# Task list
**a.** In the article on food allergens in cosmetics, how many fragrance allergens do cosmetics regulations already name?
**b.** Check each statement against the article on food allergens in cosmetics. For each one, answer yes or no and quote the words that decide it. (i) Emelia was 13 years old when she had her reaction. (ii) The writer expects cosmetic regulations to be changed to mirror those of food and drink. (iii) Lysozyme is derived from milk.
**c.** Write out the article on food allergens in cosmetics, everything from "What needs to" down to "added dairy’ too.", renaming "plain English" as "everyday English" wherever it occurs.

# Source text
==================================================
Food allergens in cosmetics — time for regulation change?

Colourful bath bombs — might a food allergen be lurking in yours?

Milk is not an ingredient you expect to find in a bath bomb, and for 13-year-old Emelia, what was a planned bath time treat, turned into a severe milk-allergy reaction and hospitalisation.

She has bravely shared her milky bath-bomb nightmare with the papers — you can read the account in the Daily Mirror here — in order to raise awareness of the problem, and call for the 14 allergens to be emphasised in cosmetic products, as they are in foods and drinks. 

There’s even a petition with that goal in mind — which you can find here

While incredibly admirable, I feel there are problems with the proposal. Cosmetics regulations already name 26 fragrance allergens — often components of essential oils — which have to be specified on ingredients lists explicitly, as so many people with allergic contact dermatitis react to them. 

There are other potential allergens in cosmetics — preservatives, ingredients such as lanolin — which those with allergies might need to avoid. Singling out foods for special treatment, may distract and detract from these others. You could make them all highlightable allergens, but that might result in so much emphasis as to be confusing.

It’s worth noting too that the list of 26 fragrance components may well rise to around 100 in the near future — see my recent article on the Skins Matter site here

There have been other similar reports, of course, in the past, which does suggest that action of some form is needed. You may remember the reaction to a Nivea lip balm containing almond oil of Amy, a 19-year-old student, which The Sun covered two years ago.

At the time, I wrote an article — 14 Allergens in Cosmetics — highlighting several examples, and giving some of the potential ingredients in which the food allergens can hide. 


What needs to be done?

I can’t see cosmetic regulations being adapted to mirror those of food and drink: they are two different beasts, and each requires distinct considerations. Although of serious concern, life-threatening reactions to food components in cosmetics are rare.

In my view what would be helpful is the mandating of ‘plain English’ terminology for the food allergens, which are often expressed solely in Latin on cosmetics labels. Many cosmetics brands do this, but not all. Not everyone knows that ‘lac’ is ‘milk’, or that ‘arachis’ is ‘peanut’, for instance.

For a good example, see Kinvara Skincare’s 24 Hour Rosehip Face Serum, pictured right. Note the ‘plain English’ bolding of all botanical ingredients, and a ‘Contains Nut Oil’ declaration, for the benefit of people with food allergy. Clear allergy-considerate labelling can be done. And bonus marks for ‘no added dairy’ too. 

If you need a list of all the main food allergens in Latin, click through to the Cosmetics Allergies page on this site, and scroll down.

Remember that some expressions for ingredients denote derivatives of allergens, such as ‘lactoferrin’ and ‘lysozyme’ — derived from milk and egg respectively — which have cropped up in toothpaste. This is also a potential stumbling block.

Unfortunately, until any legislative changes are made, people with food allergies must learn what the Latin terms of their allergens are, scrutinise cosmetics ingredients labels closely, and question any ingredient which may potentially be ‘hiding’ a food allergen.
==================================================
# Listed entries
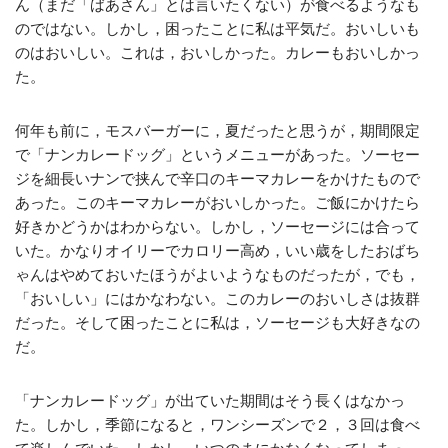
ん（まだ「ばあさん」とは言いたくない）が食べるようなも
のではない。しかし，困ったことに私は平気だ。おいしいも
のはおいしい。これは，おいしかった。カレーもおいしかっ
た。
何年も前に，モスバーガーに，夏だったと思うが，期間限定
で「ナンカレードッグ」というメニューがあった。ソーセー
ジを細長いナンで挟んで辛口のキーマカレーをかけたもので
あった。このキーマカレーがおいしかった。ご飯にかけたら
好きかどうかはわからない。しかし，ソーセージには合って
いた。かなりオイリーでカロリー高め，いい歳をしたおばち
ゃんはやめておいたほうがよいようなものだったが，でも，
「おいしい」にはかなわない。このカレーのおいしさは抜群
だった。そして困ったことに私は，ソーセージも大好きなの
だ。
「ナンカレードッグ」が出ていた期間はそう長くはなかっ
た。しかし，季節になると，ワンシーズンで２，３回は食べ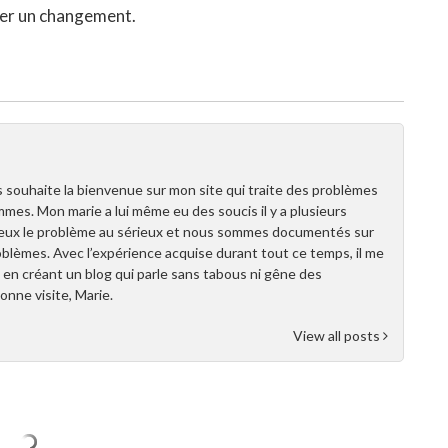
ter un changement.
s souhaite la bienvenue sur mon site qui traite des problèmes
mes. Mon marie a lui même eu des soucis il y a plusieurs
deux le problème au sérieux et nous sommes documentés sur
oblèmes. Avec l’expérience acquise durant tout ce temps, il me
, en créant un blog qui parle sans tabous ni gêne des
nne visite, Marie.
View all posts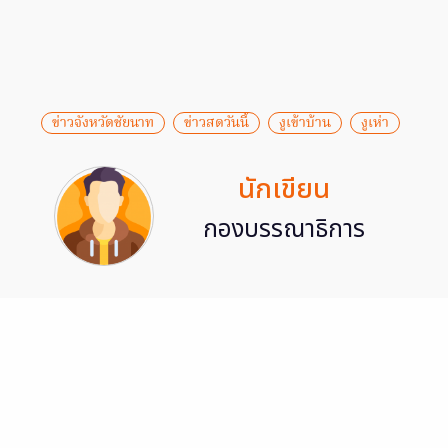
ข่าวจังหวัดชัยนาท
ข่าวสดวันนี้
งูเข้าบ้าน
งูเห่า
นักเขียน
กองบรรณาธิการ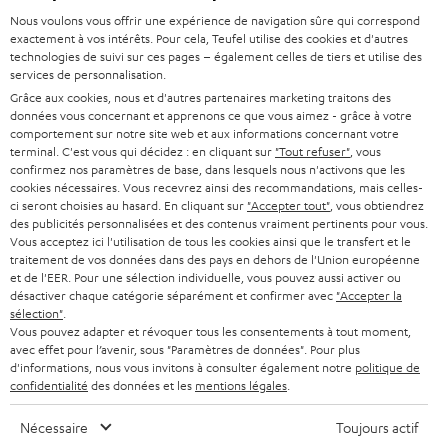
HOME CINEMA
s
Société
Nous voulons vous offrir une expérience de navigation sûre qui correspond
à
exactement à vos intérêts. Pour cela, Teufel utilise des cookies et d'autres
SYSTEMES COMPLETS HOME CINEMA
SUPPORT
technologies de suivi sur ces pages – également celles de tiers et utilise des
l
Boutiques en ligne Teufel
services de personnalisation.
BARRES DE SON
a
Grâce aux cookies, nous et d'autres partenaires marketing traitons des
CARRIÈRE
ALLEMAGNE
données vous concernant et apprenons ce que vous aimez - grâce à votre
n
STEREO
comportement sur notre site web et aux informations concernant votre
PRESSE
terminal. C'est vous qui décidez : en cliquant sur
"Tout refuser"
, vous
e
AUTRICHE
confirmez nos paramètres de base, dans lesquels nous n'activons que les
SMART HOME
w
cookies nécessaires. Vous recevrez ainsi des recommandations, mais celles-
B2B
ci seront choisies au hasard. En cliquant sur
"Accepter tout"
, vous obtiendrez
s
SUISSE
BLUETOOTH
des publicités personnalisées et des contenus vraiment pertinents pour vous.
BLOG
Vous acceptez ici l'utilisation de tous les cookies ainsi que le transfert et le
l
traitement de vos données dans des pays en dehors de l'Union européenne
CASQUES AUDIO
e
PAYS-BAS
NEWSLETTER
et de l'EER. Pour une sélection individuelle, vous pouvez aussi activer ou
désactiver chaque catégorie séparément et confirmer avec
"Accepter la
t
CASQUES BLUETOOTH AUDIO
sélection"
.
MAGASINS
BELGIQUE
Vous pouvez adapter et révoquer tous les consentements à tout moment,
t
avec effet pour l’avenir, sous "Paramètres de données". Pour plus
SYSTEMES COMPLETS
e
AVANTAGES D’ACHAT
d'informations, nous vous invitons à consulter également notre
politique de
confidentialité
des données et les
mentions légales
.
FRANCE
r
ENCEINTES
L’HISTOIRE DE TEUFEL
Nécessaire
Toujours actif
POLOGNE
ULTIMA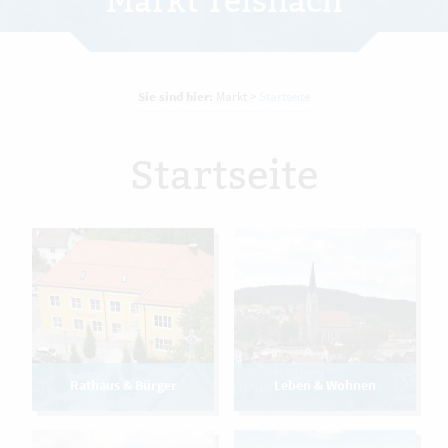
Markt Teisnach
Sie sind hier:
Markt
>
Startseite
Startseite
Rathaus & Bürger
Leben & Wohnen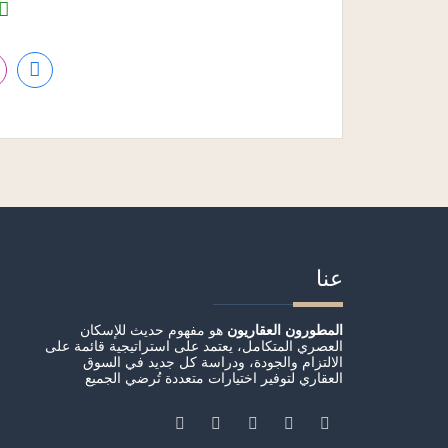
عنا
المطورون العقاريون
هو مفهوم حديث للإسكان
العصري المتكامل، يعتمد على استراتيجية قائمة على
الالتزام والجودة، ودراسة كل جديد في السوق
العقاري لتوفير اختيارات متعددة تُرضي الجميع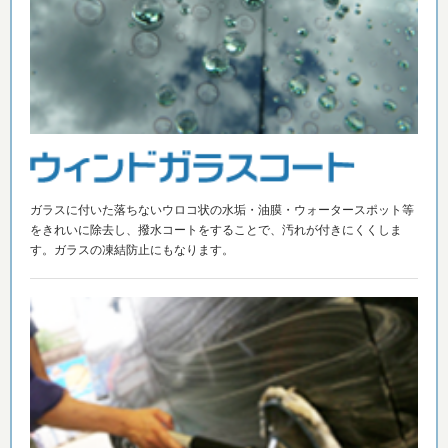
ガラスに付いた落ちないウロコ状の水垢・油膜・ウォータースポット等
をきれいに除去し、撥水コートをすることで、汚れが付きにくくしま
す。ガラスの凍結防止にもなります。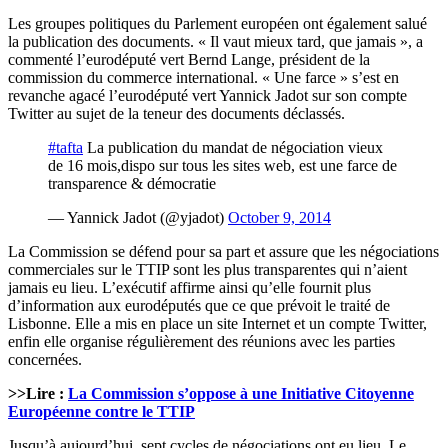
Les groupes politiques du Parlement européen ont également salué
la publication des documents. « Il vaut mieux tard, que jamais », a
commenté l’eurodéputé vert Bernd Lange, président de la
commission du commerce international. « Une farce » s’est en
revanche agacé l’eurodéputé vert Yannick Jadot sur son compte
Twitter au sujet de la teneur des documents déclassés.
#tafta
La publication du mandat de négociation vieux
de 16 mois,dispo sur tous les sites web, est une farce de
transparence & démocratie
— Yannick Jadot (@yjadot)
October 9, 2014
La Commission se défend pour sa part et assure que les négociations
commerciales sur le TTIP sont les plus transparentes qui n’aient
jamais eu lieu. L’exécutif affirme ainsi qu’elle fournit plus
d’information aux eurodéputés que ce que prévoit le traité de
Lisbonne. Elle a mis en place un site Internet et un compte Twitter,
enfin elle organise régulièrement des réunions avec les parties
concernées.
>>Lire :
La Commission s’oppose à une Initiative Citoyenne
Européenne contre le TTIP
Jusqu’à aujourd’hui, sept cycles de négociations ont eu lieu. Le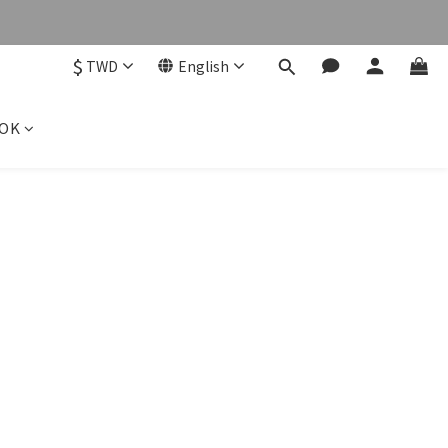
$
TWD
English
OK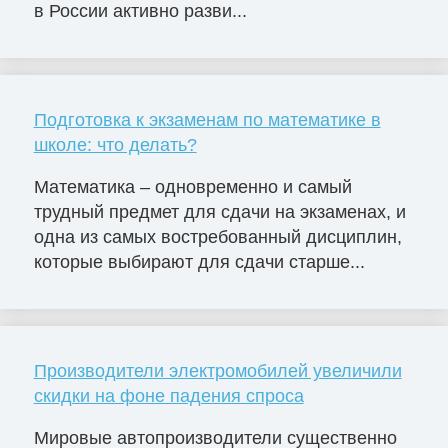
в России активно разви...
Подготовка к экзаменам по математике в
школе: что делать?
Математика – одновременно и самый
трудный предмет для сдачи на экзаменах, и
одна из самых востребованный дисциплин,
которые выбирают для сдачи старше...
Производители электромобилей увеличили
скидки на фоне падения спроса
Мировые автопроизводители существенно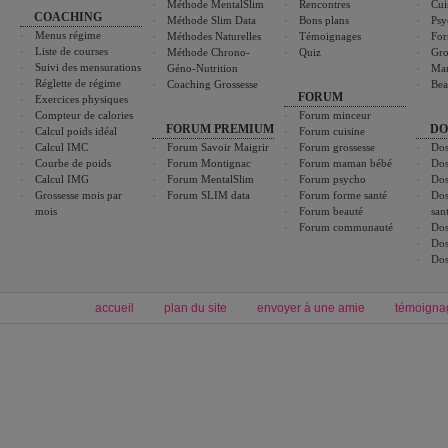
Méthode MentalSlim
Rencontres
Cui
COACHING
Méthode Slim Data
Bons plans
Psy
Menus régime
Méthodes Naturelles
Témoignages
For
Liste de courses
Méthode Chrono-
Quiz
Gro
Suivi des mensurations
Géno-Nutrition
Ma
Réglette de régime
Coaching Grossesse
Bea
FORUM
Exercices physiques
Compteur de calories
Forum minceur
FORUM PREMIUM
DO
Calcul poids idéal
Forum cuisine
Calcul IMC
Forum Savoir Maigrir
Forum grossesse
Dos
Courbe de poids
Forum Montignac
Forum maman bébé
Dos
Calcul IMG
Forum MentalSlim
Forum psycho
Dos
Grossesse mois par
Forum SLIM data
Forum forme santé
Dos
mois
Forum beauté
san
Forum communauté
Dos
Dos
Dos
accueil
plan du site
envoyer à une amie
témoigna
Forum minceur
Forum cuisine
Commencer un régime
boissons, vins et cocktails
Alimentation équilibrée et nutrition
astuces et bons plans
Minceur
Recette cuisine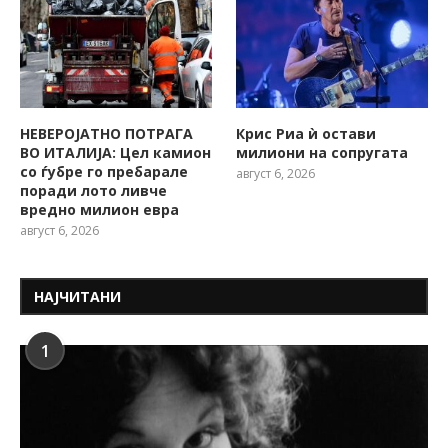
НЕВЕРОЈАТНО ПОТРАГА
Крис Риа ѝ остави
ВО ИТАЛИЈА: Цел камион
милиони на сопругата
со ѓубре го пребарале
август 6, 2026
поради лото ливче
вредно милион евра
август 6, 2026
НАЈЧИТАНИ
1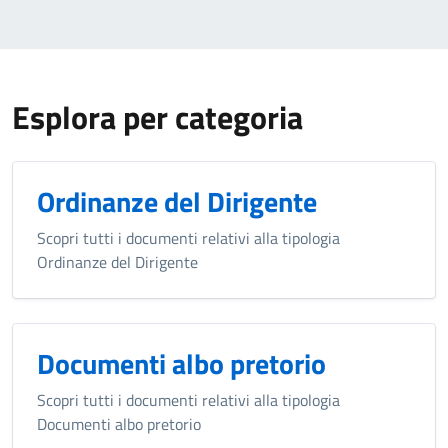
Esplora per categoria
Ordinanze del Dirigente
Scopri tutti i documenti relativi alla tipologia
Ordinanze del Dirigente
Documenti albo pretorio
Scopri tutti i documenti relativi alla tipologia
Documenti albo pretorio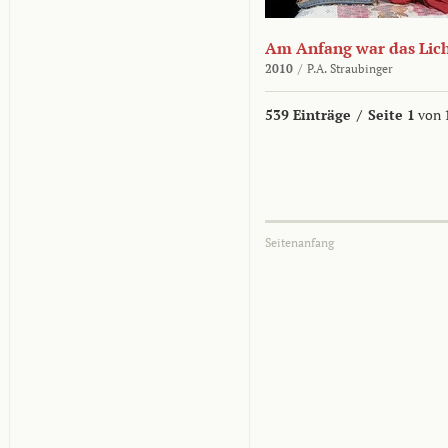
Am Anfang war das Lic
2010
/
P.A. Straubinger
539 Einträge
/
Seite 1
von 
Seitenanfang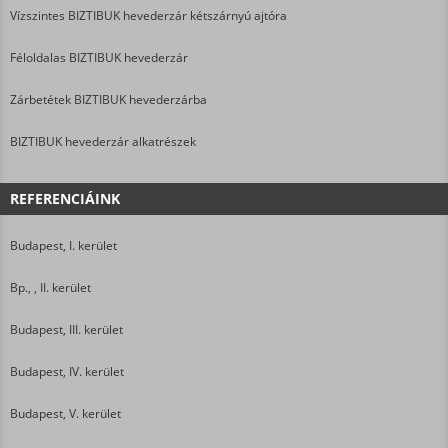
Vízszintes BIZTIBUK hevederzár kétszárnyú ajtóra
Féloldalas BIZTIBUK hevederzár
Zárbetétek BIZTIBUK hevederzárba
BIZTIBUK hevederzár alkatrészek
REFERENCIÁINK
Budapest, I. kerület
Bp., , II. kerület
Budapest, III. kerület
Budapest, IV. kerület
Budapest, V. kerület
==================================================
# Answer set
**a.** 26

**b.**
(i) Yes: "for 13-year-old Emelia"
(ii) No: "I can’t see cosmetic regulations being adapted to mirror those of food and drink"
(iii) No: "‘lactoferrin’ and ‘lysozyme’ — derived from milk and egg respectively"

**c.**
What needs to be done?

I can’t see cosmetic regulations being adapted to mirror those of food and drink: they are two different beasts, and each requires distinct considerations. Although of serious concern, life-threatening reactions to food components in cosmetics are rare.

In my view what would be helpful is the mandating of ‘everyday English’ terminology for the food allergens, which are often expressed solely in Latin on cosmetics labels. Many cosmetics brands do this, but not all. Not everyone knows that ‘lac’ is ‘milk’, or that ‘arachis’ is ‘peanut’, for instance.

For a good example, see Kinvara Skincare’s 24 Hour Rosehip Face Serum, pictured right. Note the ‘everyday English’ bolding of all botanical ingredients, and a ‘Contains Nut Oil’ declaration, for the benefit of people with food allergy. Clear allergy-considerate labelling can be done. And bonus marks for ‘no added dairy’ too.